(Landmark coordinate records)
++++++++

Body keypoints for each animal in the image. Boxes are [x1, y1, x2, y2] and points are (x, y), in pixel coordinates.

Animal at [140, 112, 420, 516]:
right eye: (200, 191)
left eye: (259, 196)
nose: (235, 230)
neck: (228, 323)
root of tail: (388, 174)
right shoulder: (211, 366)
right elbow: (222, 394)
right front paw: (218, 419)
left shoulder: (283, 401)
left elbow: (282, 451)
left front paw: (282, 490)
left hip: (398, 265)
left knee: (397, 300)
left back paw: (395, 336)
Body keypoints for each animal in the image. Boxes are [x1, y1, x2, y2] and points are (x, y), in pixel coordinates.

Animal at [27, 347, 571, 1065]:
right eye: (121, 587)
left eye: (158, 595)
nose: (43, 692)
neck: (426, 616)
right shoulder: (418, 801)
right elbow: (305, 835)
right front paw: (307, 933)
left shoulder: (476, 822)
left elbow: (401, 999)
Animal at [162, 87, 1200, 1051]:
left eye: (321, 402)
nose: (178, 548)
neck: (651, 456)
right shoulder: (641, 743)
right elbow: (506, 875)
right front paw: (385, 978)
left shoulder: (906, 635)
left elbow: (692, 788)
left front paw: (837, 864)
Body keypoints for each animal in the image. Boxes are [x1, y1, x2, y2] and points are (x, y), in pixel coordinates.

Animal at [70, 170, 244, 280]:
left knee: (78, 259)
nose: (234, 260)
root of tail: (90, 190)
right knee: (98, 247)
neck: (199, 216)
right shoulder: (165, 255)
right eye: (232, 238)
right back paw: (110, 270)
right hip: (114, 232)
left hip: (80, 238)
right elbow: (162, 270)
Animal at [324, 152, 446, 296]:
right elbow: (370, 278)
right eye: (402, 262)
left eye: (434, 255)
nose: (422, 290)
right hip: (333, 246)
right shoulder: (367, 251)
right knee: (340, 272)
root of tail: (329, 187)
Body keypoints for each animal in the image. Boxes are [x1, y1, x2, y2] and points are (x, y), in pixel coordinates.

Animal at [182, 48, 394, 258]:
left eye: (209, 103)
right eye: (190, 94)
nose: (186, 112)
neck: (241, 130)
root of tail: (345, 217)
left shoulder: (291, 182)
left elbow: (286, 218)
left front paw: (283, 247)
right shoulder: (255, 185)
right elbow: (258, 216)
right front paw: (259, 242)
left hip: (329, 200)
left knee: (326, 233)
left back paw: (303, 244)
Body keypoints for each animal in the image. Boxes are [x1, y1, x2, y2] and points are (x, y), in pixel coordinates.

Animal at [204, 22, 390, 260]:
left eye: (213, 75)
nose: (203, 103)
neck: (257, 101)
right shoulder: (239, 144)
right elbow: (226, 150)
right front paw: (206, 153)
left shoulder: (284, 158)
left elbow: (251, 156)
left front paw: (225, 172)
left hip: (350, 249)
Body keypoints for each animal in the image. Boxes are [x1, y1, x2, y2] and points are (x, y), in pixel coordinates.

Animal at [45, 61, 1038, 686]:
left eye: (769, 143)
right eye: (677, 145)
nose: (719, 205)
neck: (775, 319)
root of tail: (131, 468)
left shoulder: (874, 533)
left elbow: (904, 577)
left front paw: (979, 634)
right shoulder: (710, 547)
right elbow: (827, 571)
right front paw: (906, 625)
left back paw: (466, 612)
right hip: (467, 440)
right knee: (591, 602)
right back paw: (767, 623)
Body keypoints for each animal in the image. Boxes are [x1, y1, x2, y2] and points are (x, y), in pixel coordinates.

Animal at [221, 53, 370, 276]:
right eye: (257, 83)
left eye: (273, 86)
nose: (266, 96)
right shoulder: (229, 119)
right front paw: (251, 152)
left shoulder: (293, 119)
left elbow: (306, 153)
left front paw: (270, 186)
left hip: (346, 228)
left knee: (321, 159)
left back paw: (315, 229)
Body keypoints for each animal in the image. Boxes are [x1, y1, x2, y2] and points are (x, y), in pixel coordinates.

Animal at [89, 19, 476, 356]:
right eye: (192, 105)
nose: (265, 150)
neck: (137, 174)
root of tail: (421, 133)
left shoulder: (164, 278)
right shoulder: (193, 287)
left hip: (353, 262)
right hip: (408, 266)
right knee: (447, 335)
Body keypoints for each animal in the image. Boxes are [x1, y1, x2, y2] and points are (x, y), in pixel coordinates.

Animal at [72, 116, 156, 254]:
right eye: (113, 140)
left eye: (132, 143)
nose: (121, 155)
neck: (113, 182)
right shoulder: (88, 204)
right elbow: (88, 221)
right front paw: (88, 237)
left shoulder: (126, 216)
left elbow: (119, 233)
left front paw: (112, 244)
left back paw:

++++++++

* _TASK TO COMPLETE_
Go through the records, tally the lines holding the word "root", and give only the tally.

* _EXERCISE RESULT_
6